(Page-level text extractions)
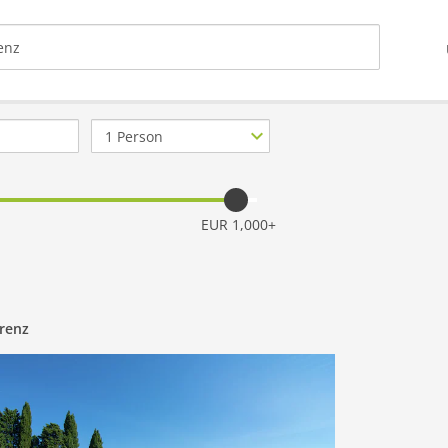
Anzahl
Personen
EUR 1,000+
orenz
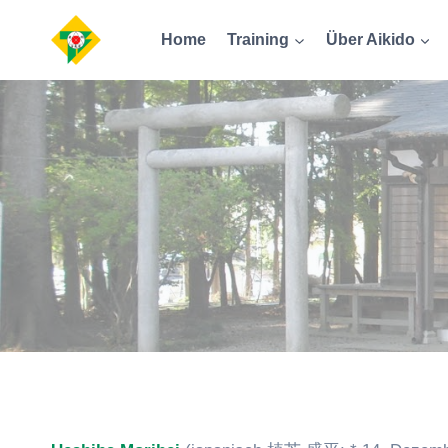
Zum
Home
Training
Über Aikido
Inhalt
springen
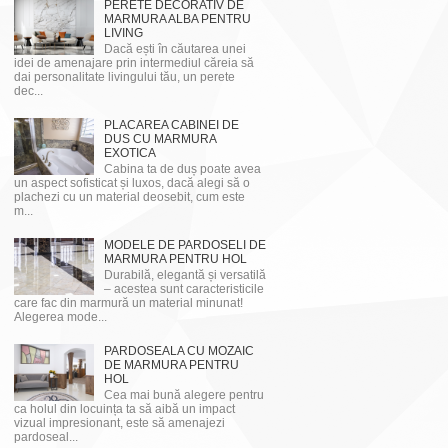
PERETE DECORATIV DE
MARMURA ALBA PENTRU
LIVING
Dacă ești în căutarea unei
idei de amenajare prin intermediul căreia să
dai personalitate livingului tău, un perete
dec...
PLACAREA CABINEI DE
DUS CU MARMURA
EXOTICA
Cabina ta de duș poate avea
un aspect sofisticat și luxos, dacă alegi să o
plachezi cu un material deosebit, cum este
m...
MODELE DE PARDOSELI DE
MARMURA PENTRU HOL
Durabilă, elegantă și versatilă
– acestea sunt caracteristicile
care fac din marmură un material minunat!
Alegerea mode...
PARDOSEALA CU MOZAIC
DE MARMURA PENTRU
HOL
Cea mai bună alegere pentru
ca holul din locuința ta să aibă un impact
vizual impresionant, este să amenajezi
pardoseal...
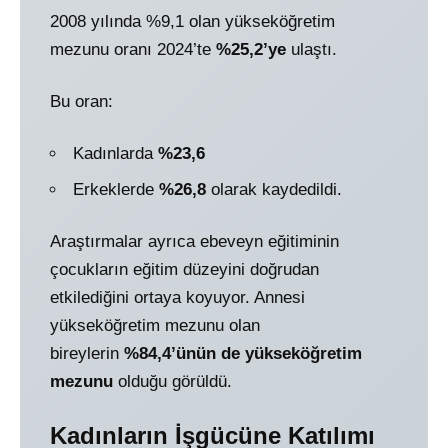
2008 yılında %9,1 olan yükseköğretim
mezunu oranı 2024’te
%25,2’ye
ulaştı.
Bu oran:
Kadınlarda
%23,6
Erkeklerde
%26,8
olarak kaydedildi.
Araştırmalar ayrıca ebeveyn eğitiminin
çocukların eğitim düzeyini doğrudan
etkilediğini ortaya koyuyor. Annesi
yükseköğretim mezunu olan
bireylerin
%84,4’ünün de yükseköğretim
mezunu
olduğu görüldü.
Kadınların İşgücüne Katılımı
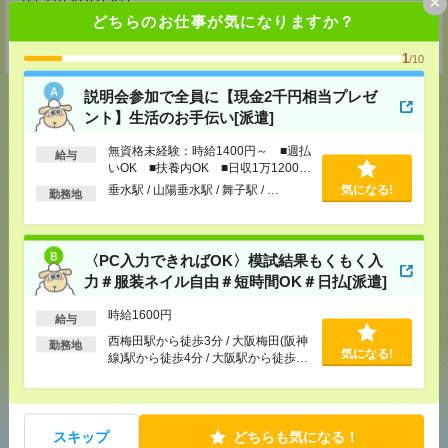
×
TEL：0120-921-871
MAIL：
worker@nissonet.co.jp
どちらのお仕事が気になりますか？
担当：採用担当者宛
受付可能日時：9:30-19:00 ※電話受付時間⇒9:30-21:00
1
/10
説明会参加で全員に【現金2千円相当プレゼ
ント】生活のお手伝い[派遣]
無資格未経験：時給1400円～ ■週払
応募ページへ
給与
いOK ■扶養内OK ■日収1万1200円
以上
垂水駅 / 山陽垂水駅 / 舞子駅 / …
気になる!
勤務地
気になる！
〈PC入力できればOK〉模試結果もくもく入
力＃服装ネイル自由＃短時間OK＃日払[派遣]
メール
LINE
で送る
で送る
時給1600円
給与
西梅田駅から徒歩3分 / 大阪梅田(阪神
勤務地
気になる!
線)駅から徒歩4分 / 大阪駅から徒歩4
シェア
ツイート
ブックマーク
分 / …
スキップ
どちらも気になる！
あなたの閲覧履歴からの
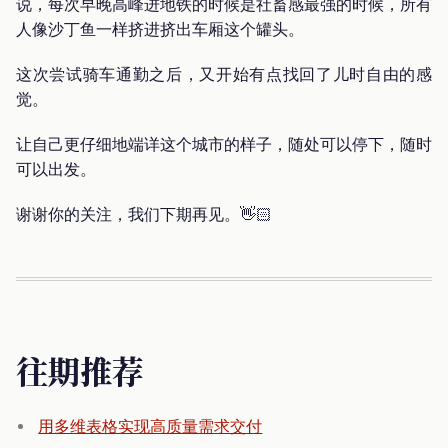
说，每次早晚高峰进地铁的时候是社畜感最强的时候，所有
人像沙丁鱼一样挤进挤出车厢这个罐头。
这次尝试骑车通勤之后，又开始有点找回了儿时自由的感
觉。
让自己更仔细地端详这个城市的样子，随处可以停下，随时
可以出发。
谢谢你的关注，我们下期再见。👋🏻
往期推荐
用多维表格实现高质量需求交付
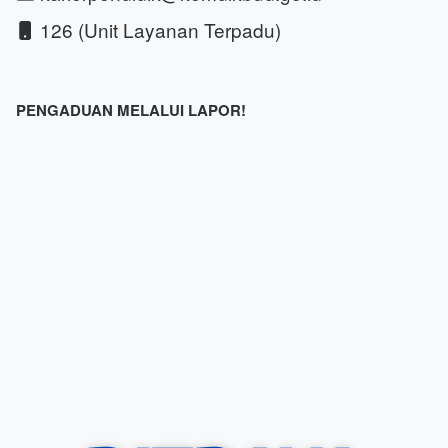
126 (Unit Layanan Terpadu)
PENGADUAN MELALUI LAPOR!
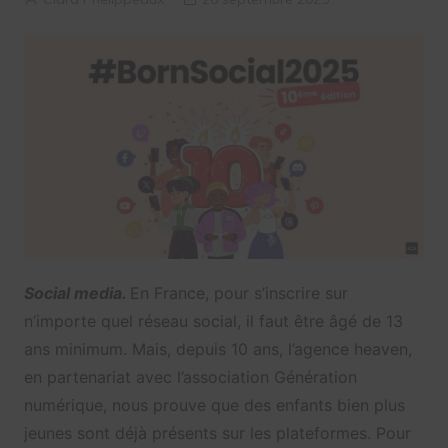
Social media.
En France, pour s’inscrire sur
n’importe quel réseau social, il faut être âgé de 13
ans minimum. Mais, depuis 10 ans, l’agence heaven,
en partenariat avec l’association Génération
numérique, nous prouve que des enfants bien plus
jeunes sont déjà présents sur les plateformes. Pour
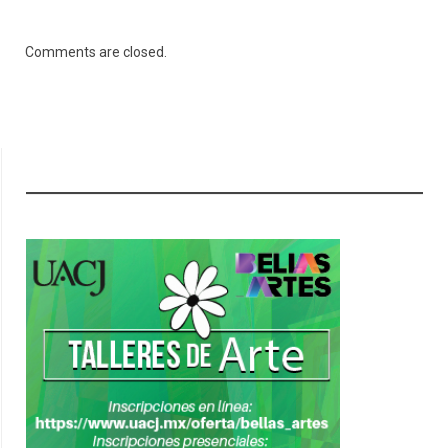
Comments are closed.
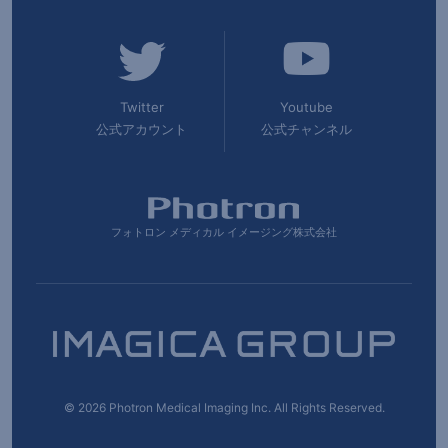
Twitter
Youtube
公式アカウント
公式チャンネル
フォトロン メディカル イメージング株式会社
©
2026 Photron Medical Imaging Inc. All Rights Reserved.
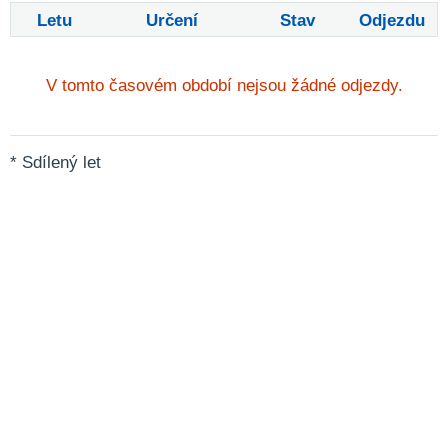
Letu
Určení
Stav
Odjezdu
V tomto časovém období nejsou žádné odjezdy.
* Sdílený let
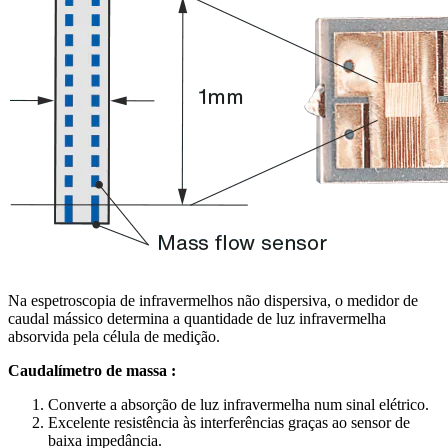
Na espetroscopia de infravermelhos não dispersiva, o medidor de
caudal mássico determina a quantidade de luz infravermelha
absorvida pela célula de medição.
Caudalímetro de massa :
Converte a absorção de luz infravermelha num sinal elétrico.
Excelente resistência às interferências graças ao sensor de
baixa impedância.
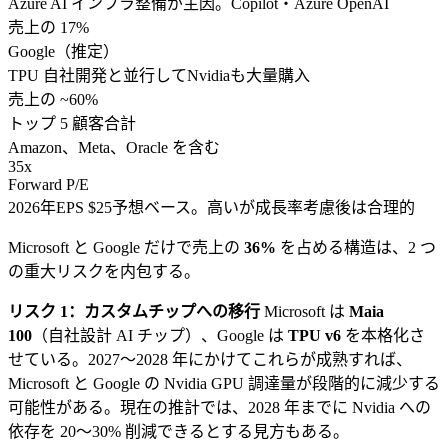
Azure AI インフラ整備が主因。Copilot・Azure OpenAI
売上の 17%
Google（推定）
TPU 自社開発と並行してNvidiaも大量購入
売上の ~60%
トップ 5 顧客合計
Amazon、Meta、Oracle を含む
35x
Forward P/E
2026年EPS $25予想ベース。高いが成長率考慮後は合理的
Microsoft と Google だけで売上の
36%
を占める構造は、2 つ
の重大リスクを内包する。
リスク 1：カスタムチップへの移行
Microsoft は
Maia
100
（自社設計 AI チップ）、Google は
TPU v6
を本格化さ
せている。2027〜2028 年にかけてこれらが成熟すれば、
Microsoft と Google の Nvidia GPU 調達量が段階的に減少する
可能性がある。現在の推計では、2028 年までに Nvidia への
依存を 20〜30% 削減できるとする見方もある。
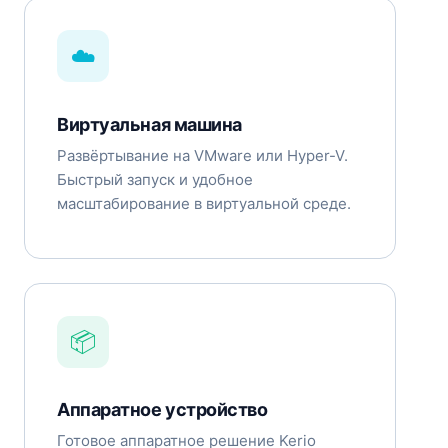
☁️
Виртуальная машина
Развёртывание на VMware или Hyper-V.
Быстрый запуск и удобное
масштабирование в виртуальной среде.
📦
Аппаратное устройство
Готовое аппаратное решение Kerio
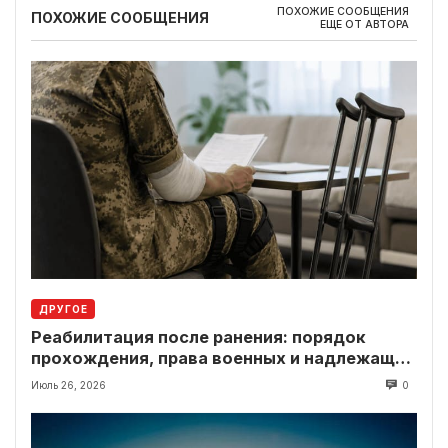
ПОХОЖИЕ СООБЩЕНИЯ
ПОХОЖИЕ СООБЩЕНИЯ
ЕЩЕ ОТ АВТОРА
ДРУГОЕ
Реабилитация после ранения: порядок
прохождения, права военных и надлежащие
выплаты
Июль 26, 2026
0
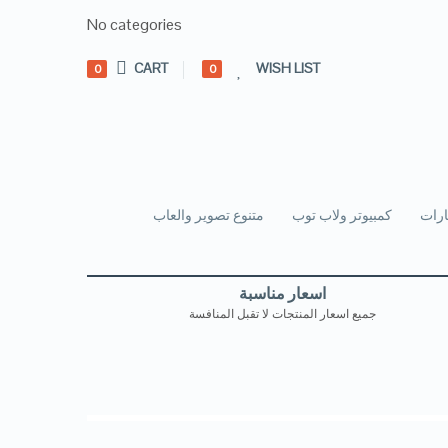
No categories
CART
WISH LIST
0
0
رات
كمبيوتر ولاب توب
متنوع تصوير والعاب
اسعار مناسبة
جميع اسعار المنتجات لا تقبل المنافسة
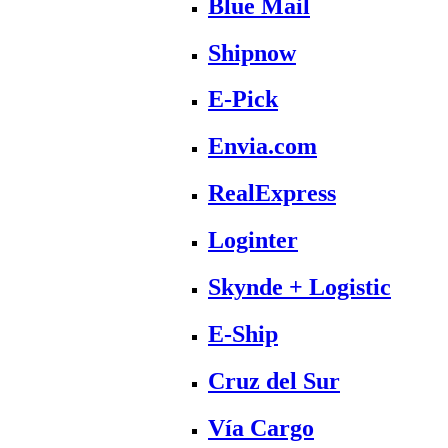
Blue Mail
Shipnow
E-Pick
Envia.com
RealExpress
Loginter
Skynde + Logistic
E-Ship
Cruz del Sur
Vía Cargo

### Problem description
Collect every line above that contains the word "Microsoft".

### Exercise output
Microsoft と Google だけで売上の
Microsoft は
Microsoft と Google の Nvidia GPU 調達量が段階的に減少する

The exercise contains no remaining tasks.